Recent advances in interface engineering of bismuth-based materials for photocatalytic CO2 reduction

Abstract

Photocatalytic reduction of CO2 into value added products is considered as a promising technology to mitigate the global warming and energy crisis. Although extensive research has been carried out on various semiconductors to achieve better photocatalytic conversion, the results are unsatisfactory. Bismuth based photocatalytic materials is explored for photocatalytic reduction of CO2 owing to their narrow band gap and hybridized energy state available in the conduction band, which promotes charge separation. Furthermore, the ease of preparation through simple wet chemical approaches with diverse morphological features promises them for high activity and extended reuse.
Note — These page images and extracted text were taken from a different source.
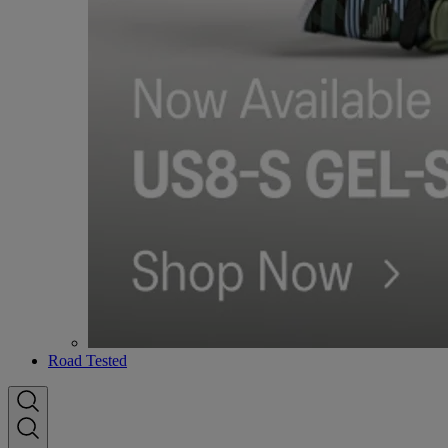
Road Tested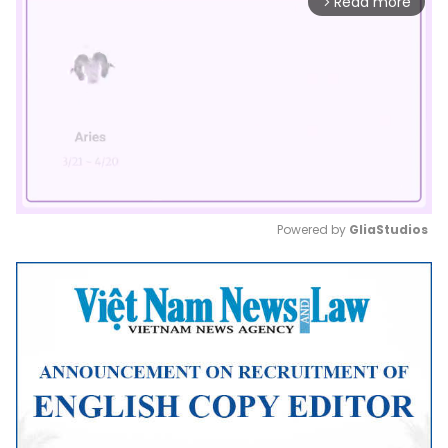
Read more
arrow_forward_ios
Powered by 
GliaStudios
Mute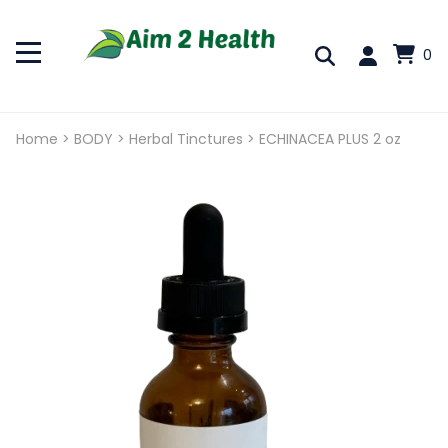
0
Home
>
BODY
>
Herbal Tinctures
>
ECHINACEA PLUS 2 oz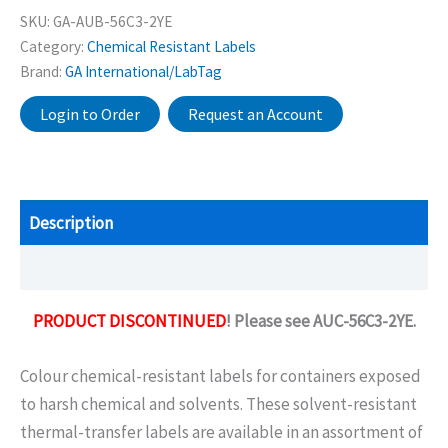
SKU:
GA-AUB-56C3-2YE
Category:
Chemical Resistant Labels
Brand:
GA International/LabTag
Login to Order
Request an Account
Description
Additional information
PRODUCT DISCONTINUED
! Please see AUC-56C3-2YE.
Colour chemical-resistant labels for containers exposed
to harsh chemical and solvents. These solvent-resistant
thermal-transfer labels are available in an assortment of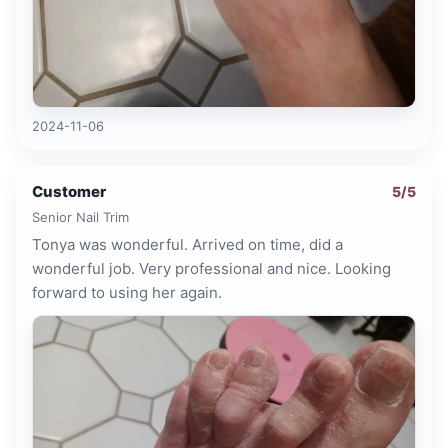
2024-11-06
Customer
5
/5
Senior Nail Trim
Tonya was wonderful. Arrived on time, did a
wonderful job. Very professional and nice. Looking
forward to using her again.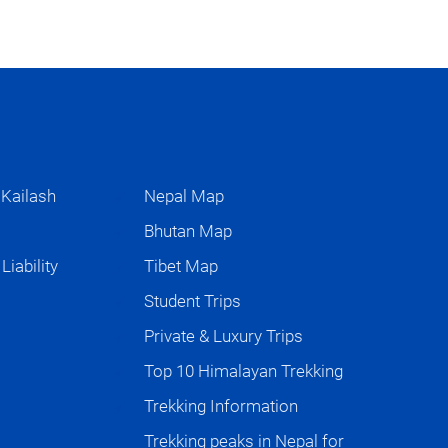
 Kailash
Nepal Map
s
Bhutan Map
iability
Tibet Map
Student Trips
Private & Luxury Trips
Top 10 Himalayan Trekking
Trekking Information
Trekking peaks in Nepal for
However, bismuth-based materials suffer from poor visible light response and increased recombination rate of photogenerated charge carriers. Thus, various strategies doping with metals and nonmetals, cocatalyst loading, heterojunctioning with suitable semiconductors, defect engineering and morphology control have been employed to improve the photocatalytic performances. In this review, interfacial engineering of different bismuth-based materials is discussed with respect to doping, cocatalyst loading and construction of heterojunction. This review addresses the limitations of existing bismuth-based materials for designing the new generation of materials to reach practical applications. Finally, the challenges and scope of Bi-based materials for diverse applications are presented.